▶ [Provided text]:
• • • • • • •

Flying with Needles

I am traveling to New York this week and what came to mind in my packing preparation was RELIEF.  I suddenly realized that packing & traveling is so much easier now that I don’t give myself injections.  When I was diagnosed, my first medication was Copaxone, a daily injection.  It was a great drug actually and I am very lucky that it was available when I was diagnosed all those years ago.  The medication came as a powder that had to be kept refrigerated and I mixed it with saline each night before injecting myself.  Traveling with syringes was difficult enough but keeping the medication refrigerated on international flights was quite an interesting challenge.  After four-ish years on Copaxone I switched to Avonex which is an interferon and is also injected.  This was only a weekly injection (thank G-d!) but it also required refrigeration.

Preparing for a weekend trip now is causing me to look back on the process of packing my medications.  I had to always bring extra doses as a precaution even though that meant the annoyance of having to travel back with the syringes and a cooler.  Everything was packed into a cooler with my prescription information taped to the outside in order to show security.  For international flights I was able to have a crew member keep some extra ice packs in their ice bin for me and just keep trading them for the ones that had already warmed up.  I have to say that I was always very fortunate to find people who would help out and who made this process easier.  Being on a plane for 13 hours and remembering to switch out ice packs every two hours was far from a fun addition to a trip, but I always appreciated having helpful crew members.

Oh and I almost forgot, packing the syringes and keeping them cold was hardly the only challenge to traveling with MS.  I often had to give myself my injections in flight!  I would love to say that those experiences were made easier when I had family with me but to be honest, only one person comfortably fits in an airplane bathroom, at least when there is a needle involved….  If you think running with scissors is bad, just imagine what can happen when flying with needles!  Needles and turbulence don’t exactly mesh well together!  The only difference with in flight injections when I was with family, was that I could inject from my seat rather than the bathroom.  My parents would stand in the aisle and hold up a blanket to provide some privacy while I relied on the terrible reading light to inject my thigh, hip, or stomach mid-flight.  This certainly gave me more space than the bathroom and allowed me to have a steadier hand in case of any turbulence.

• • • • • • •

▶ [What the task asks]:
Copy the entire piece about flying with needles word for word.

• • • • • • •

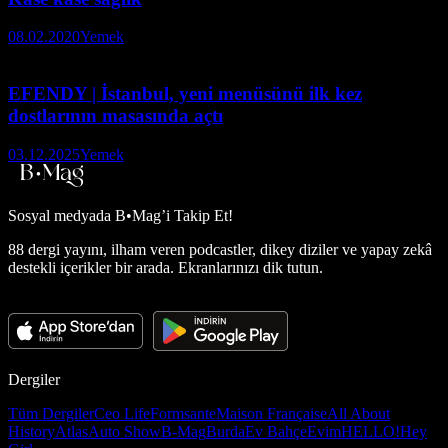
08.02.2020
Yemek
EFENDY | İstanbul, yeni menüsünü ilk kez
dostlarının masasında açtı
03.12.2025
Yemek
Sosyal medyada
B•Mag’i Takip Et!
88 dergi yayını, ilham veren podcastler, dikey diziler ve yapay zekâ
destekli içerikler bir arada. Ekranlarınızı dik tutun.
Dergiler
Tüm Dergiler
Ceo Life
Formsante
Maison Française
All About
History
Atlas
Auto Show
B-Mag
Burda
Ev Bahçe
Evim
HELLO!
Hey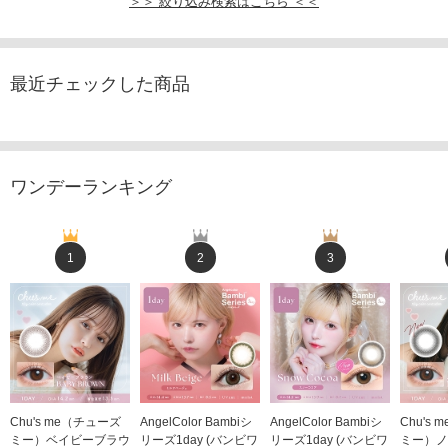
＞＞ 絞り込み検索はこちら ＜＜
最近チェックした商品
ワンデーランキング
1
2
3
Chu's me（チューズ
AngelColor Bambiシ
AngelColor Bambiシ
Chu's
ミー）ベイビーブラウ
リーズ1day (バンビワ
リーズ1day (バンビワ
ミー）ノ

• • • • • • •

▶ [Problem solution]:
Flying with Needles

I am traveling to New York this week and what came to mind in my packing preparation was RELIEF.  I suddenly realized that packing & traveling is so much easier now that I don’t give myself injections.  When I was diagnosed, my first medication was Copaxone, a daily injection.  It was a great drug actually and I am very lucky that it was available when I was diagnosed all those years ago.  The medication came as a powder that had to be kept refrigerated and I mixed it with saline each night before injecting myself.  Traveling with syringes was difficult enough but keeping the medication refrigerated on international flights was quite an interesting challenge.  After four-ish years on Copaxone I switched to Avonex which is an interferon and is also injected.  This was only a weekly injection (thank G-d!) but it also required refrigeration.

Preparing for a weekend trip now is causing me to look back on the process of packing my medications.  I had to always bring extra doses as a precaution even though that meant the annoyance of having to travel back with the syringes and a cooler.  Everything was packed into a cooler with my prescription information taped to the outside in order to show security.  For international flights I was able to have a crew member keep some extra ice packs in their ice bin for me and just keep trading them for the ones that had already warmed up.  I have to say that I was always very fortunate to find people who would help out and who made this process easier.  Being on a plane for 13 hours and remembering to switch out ice packs every two hours was far from a fun addition to a trip, but I always appreciated having helpful crew members.

Oh and I almost forgot, packing the syringes and keeping them cold was hardly the only challenge to traveling with MS.  I often had to give myself my injections in flight!  I would love to say that those experiences were made easier when I had family with me but to be honest, only one person comfortably fits in an airplane bathroom, at least when there is a needle involved….  If you think running with scissors is bad, just imagine what can happen when flying with needles!  Needles and turbulence don’t exactly mesh well together!  The only difference with in flight injections when I was with family, was that I could inject from my seat rather than the bathroom.  My parents would stand in the aisle and hold up a blanket to provide some privacy while I relied on the terrible reading light to inject my thigh, hip, or stomach mid-flight.  This certainly gave me more space than the bathroom and allowed me to have a steadier hand in case of any turbulence.